FX’s ‘Trust’ Journeys Into the Strange and Opulent World of J. Paul Getty
Alci Rengifo
A voluptuous woman dives into a swimming pool. A crowd of rich party goers start singing in unison to Pink Floyd’s “Money.” Thus begins “Trust,” FX’s new drama series focusing on oil baron J. Paul Getty and the 1973 kidnapping of his grandson in Rome. With a pilot directed by Danny Boyle, who also serves as executive producer, the show announces itself as a decadent romp re-creating the world of Getty while also working as a series of character studies. Late last year Ridley Scott explored the story of the Getty kidnapping in the film “All the Money in the World,” but “Trust” has a wider canvas to work with. The pilot takes its time in introducing us to the workings of a secluded, opulent home and its family closets, before gearing up for the big kidnapping. It has energy, dark allure and convincingly transports us into another time.

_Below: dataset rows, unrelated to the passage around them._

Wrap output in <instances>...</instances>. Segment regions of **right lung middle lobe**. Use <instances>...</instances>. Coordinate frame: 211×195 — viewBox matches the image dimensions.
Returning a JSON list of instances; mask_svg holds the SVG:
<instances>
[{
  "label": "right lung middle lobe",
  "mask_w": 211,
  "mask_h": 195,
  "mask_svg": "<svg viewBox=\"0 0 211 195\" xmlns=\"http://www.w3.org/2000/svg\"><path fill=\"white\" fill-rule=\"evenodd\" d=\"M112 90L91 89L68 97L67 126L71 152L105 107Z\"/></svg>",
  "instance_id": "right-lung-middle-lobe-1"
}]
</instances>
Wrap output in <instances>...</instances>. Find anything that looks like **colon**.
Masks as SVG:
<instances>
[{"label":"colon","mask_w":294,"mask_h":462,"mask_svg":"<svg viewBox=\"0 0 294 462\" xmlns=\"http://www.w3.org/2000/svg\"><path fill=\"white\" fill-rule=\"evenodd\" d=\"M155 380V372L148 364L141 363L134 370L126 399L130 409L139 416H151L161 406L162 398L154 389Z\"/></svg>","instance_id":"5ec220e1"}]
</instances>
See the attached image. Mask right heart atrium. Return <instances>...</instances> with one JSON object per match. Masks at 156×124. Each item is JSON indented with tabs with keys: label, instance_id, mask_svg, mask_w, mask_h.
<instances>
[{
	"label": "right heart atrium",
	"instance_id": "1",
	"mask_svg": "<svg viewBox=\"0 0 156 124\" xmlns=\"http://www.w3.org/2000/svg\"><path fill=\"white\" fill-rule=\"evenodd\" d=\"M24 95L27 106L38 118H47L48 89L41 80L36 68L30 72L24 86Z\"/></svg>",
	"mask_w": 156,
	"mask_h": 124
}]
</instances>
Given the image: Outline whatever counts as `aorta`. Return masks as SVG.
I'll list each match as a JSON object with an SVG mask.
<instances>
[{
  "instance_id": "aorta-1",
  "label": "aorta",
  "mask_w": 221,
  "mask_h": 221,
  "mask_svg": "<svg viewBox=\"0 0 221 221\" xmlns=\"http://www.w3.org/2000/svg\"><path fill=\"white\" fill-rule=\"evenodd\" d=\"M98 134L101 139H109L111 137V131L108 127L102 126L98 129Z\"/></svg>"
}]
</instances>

It is 1973 and Donald Sutherland plays the oil giant Getty, who despairs at watching his grown sons drift away from the family business and pursue their own interests. The old man gazes with envy at families like the Kennedys and Rockefellers, who produced ambitious titans in politics and commerce. His kids prefer to pursue film careers and compose music, when they’re not wasting family money on partying and drugs. Getty himself lives like a Sultan in his mansion, keeping company with in-house girlfriends and planning the construction of a Roman villa in California. But just as his son J. Paul Getty Jr. (Michael Esper) decides he should step up and get back into the family business, Getty’s grandson and Paul’s offspring J. Paul Getty III (Harris Dickinson) returns from wandering around Italy. Paul is the very embodiment of the 1970s, with his long hair and jeans. But Getty takes a liking to the seemingly friendly, open young man and even considers elevating him in the inheritance line. Unbeknown to the tycoon however, are Paul’s lingering problems in Rome. He has ratcheted up quite the debt in partying and drugs (a pastime Getty particularly loathes), and is gearing up to ask for some financial help. As Paul starts believe he’s going to be in the clear, he will become the target of a plot that will fully pull in Getty and the family.

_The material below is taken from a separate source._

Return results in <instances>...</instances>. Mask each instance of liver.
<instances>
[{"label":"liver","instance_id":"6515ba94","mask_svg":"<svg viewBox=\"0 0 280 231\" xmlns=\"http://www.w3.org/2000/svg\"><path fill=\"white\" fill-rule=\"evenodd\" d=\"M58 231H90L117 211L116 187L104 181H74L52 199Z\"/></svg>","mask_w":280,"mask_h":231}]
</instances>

Awash in decadent imagery and the ambiance of wealth, “Trust” uses the Getty story to explore the very attitude of power. The pilot is essentially an introduction to the family. We get a whiff of Ancient Rome as Getty lives secluded amid his great halls, rambling about costs while attending to what amounts to a harem. Boyle captures the fascinating rituals of those who can afford to live lavishly. Paul watches in astonishment as Getty simply taps a girlfriend on the shoulder and announces, “20 minutes.” We then see the tycoon in the act, only to realize age does not forgive and later on a doctor injects an experimental drug into his organ to see if that will do the trick. There are also moments of darker humor, like a scene where Getty’s caravan runs over one of his geese and Boyle simply keeps the camera on the smashed entrails, as other fancy cars carry on. An opening scene where someone commits suicide during a ritzy party with a barbecue fork is striking, but also darkly humorous. In another moment Getty welcomes a “new friend from Africa” which happens to be a lion. We see the glee in the baron’s face as his girlfriends scream in terror at the new pet.

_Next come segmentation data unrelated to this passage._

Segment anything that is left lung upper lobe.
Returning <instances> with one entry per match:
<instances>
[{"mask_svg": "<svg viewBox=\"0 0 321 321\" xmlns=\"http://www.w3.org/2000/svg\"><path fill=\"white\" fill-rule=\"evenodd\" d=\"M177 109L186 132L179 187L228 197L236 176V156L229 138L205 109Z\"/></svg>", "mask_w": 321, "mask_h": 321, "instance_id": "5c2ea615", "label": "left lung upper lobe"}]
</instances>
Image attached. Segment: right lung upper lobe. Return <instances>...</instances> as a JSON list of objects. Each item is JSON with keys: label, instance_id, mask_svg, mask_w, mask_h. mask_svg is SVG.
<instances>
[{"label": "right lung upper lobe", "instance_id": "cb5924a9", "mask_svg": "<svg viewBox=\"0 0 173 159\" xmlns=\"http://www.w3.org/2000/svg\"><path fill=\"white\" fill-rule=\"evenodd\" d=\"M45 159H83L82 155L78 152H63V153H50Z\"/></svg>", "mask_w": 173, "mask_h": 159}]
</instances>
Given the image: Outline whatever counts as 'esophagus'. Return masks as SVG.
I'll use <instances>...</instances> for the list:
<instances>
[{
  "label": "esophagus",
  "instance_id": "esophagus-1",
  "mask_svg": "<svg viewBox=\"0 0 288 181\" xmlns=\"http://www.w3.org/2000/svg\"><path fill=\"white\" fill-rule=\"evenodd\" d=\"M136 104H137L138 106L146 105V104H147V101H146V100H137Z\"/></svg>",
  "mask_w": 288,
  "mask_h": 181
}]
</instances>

Because the pilot works as an immersion into the Getty world, it is the characters who make the whole hour engaging. Sutherland plays Getty with a jaded presence. Unlike Christopher Plummer’s memorable rendition in the Scott movie, Sutherland doesn’t go for total, menacing evil here. Instead his Getty is a proud man who has become suspicious of everyone and has grown to despise weakness. He’s stuck on his conservative ways, even if he keeps his debaucheries private. He shakes with stunned anger when Paul poses nude for a women’s magazine. Yet during the scenes with Paul we get a glimpse of the potential for niceness in the man, but he’s so set in his ways that he will die worshipping strength and capital. When he complains about something he’s more like a man used to getting what he wants, not out of malevolence, but because this is the kind of life he has built up for himself.
The supporting cast is also strong and refined. Silas Carson is quiet intelligence as Getty’s butler Khan, who sees and hears all. Harris Dickinson is convincing as Paul, a pampered hippie of a kid who isn’t unlikeable, just not very wise. By the end when a bag is placed is over his head we can only shake our heads. There is not much of Brendan Fraser as James Fletcher Chase, a Getty confidant, in the pilot. He only appears for one scene. But we can expect him to become a greater presence once the kidnapping storyline takes off.
“Trust” joins the current obsession with dramatizing the world of the elite on television. But because it is a period piece based on a true life persona it never veers into cheap melodrama or exaggeration. The cast delivers sharp performances and the writing gives the plot space to build without simply rushing into the main crisis. More importantly, it works beyond soap opera or thriller. It is a dark and fascinating take on the inner sanctum of a tycoon and the loneliness of having it all.
“Trust” Season 1 premieres March 25 and airs Sundays at 10 p.m. ET on FX.